### ACTION ITEM
The lines to copy from the listing below are those that contain the string "back".

### SUPPLIED RECORDS
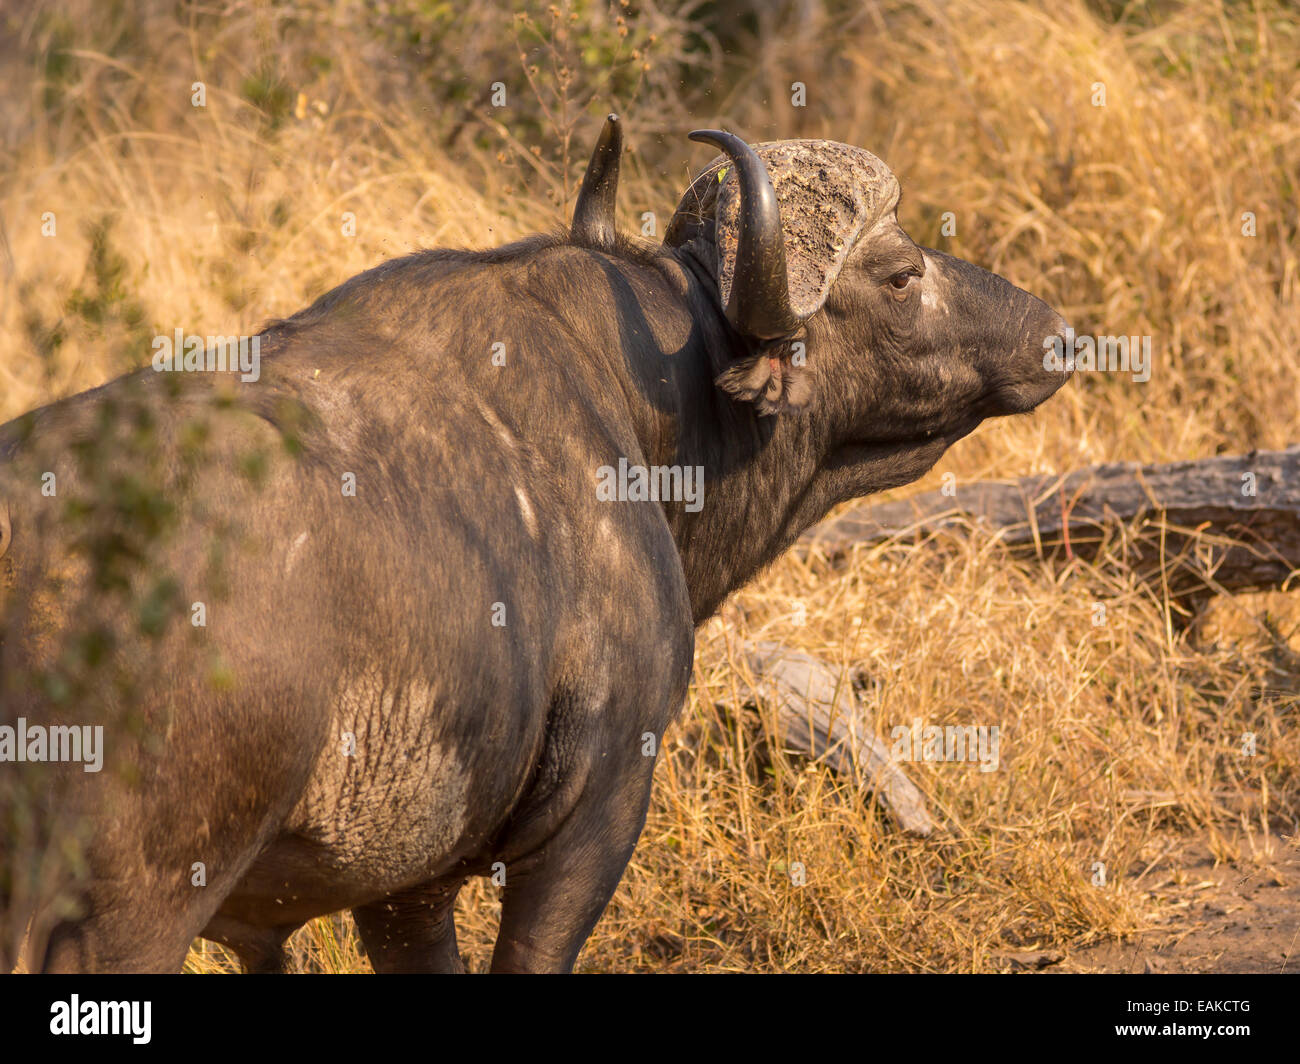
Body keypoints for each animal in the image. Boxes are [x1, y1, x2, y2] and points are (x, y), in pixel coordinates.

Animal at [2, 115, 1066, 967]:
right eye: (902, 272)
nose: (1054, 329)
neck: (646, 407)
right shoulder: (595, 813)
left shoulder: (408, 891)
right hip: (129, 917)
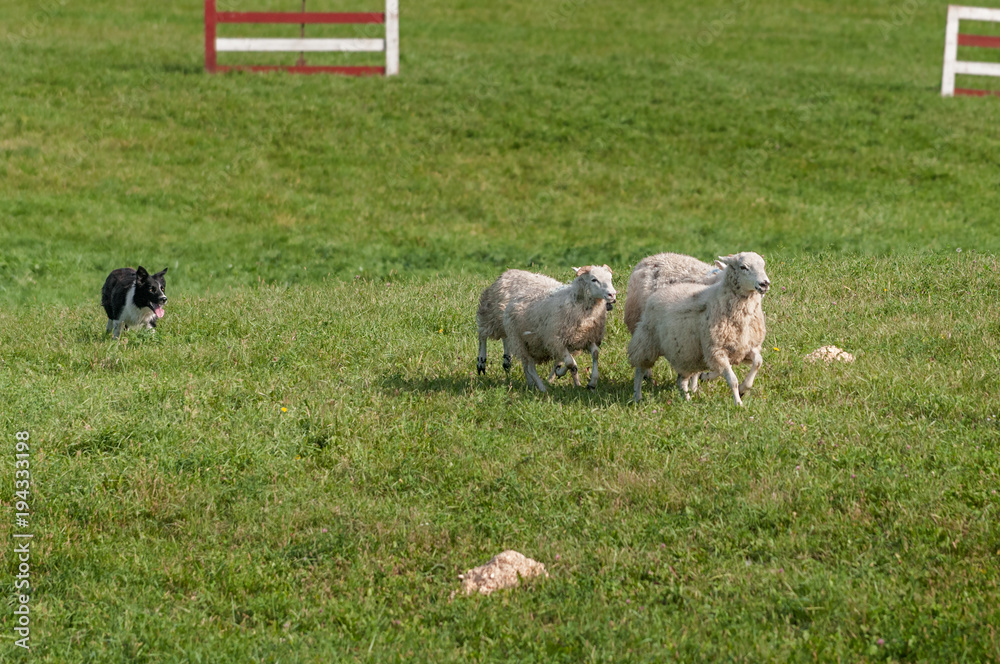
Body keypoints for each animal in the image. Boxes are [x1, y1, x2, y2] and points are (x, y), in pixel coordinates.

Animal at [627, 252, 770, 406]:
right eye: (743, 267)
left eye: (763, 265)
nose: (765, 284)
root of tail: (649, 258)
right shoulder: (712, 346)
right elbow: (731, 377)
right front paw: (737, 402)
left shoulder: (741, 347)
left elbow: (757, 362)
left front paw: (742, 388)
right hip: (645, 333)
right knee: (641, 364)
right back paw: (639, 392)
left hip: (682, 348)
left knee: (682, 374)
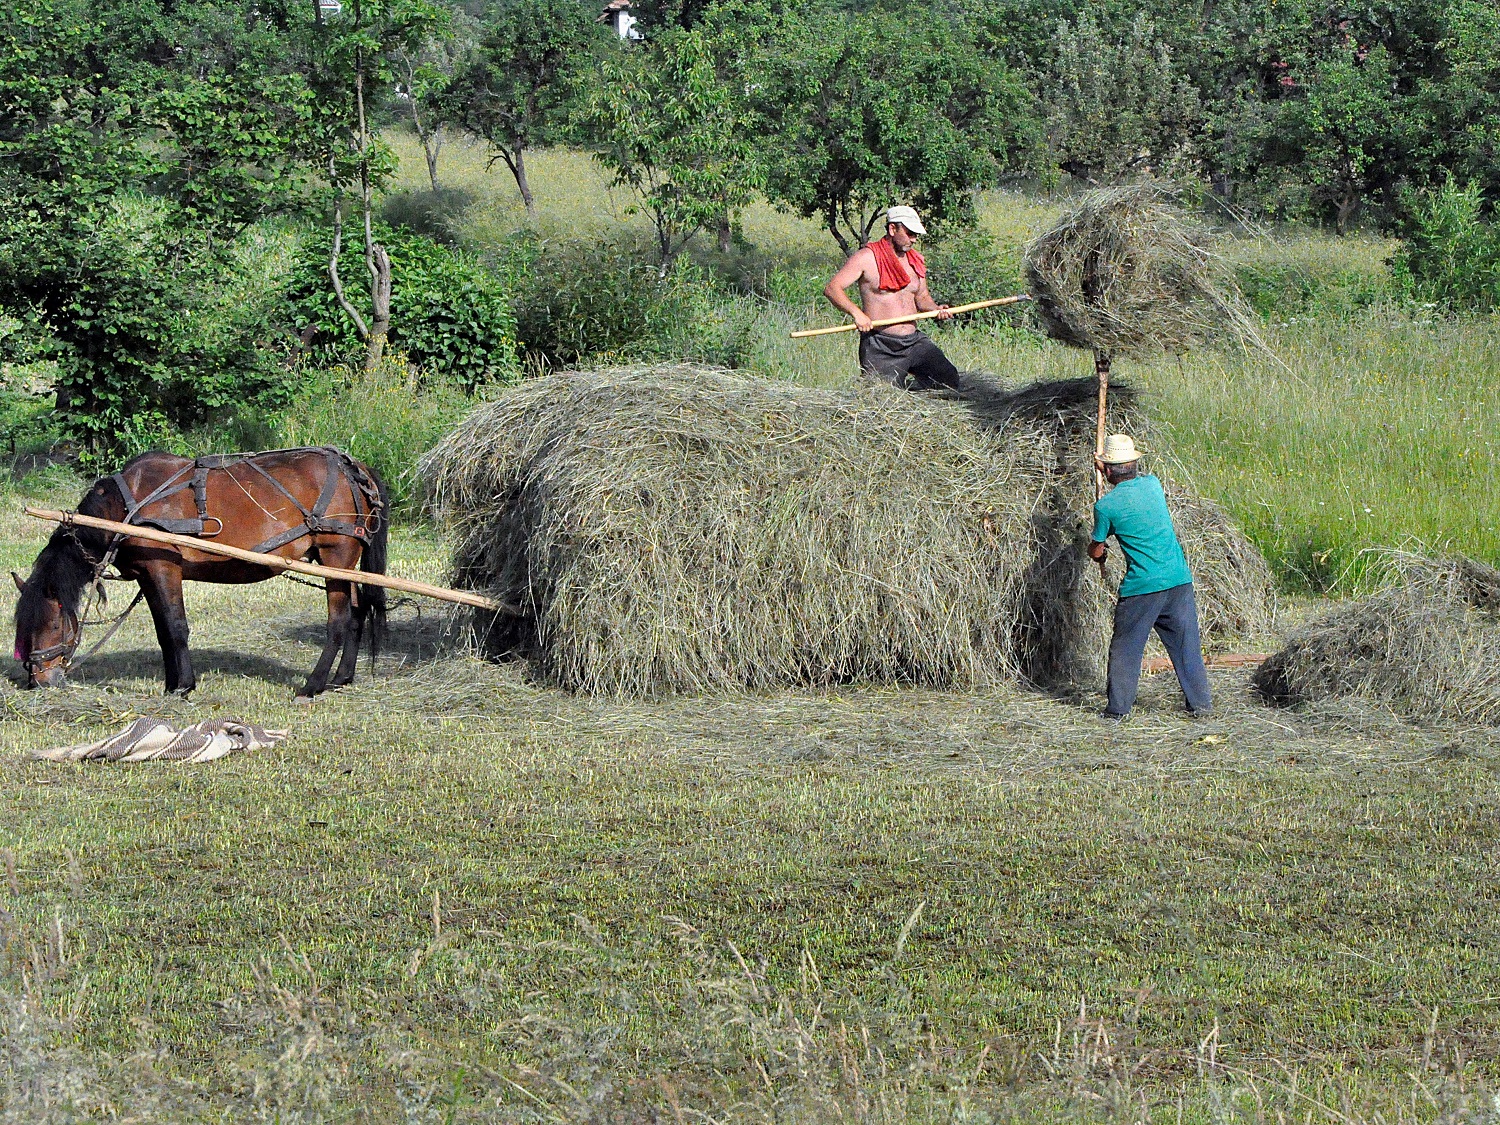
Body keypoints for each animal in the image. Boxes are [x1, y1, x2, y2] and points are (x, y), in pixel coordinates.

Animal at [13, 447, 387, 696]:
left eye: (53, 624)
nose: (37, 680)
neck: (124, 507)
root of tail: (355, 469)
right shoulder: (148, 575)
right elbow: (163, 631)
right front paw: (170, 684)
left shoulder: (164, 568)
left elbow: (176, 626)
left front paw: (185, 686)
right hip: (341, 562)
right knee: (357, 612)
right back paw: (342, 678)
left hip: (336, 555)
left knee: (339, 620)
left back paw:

### RESPONSE
right back paw: (639, 392)
right back paw: (342, 678)
left back paw:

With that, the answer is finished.